WORK TO DO — Rewrite every line of the material below, replacing "pose" with "view" and leaving all other text unchanged. Omit the pictures from your answer.

[Saved data entries]
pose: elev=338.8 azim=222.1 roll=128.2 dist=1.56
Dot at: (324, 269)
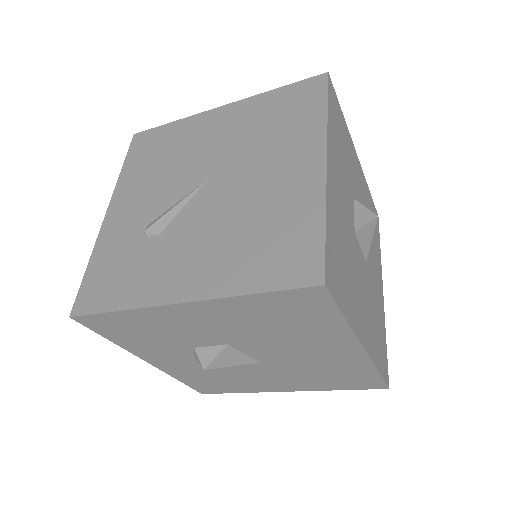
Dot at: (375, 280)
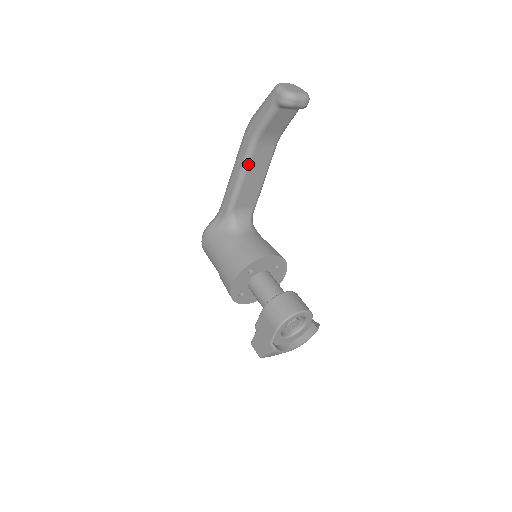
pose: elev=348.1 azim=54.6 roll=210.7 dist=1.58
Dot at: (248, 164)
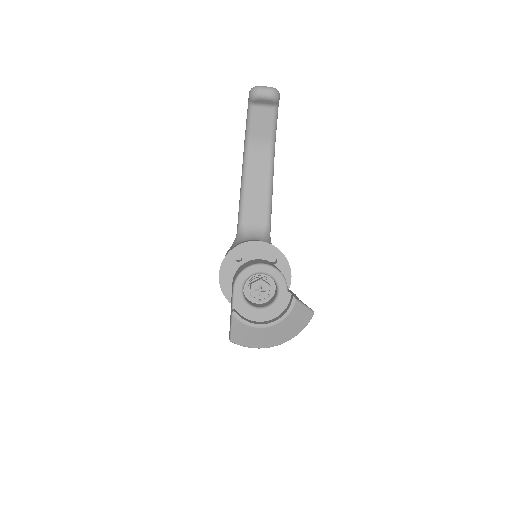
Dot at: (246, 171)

FULL ANSWER —
view: elev=338.8 azim=222.1 roll=128.2 dist=1.56
Dot at: (324, 269)
Dot at: (375, 280)
view: elev=348.1 azim=54.6 roll=210.7 dist=1.58
Dot at: (248, 164)
Dot at: (246, 171)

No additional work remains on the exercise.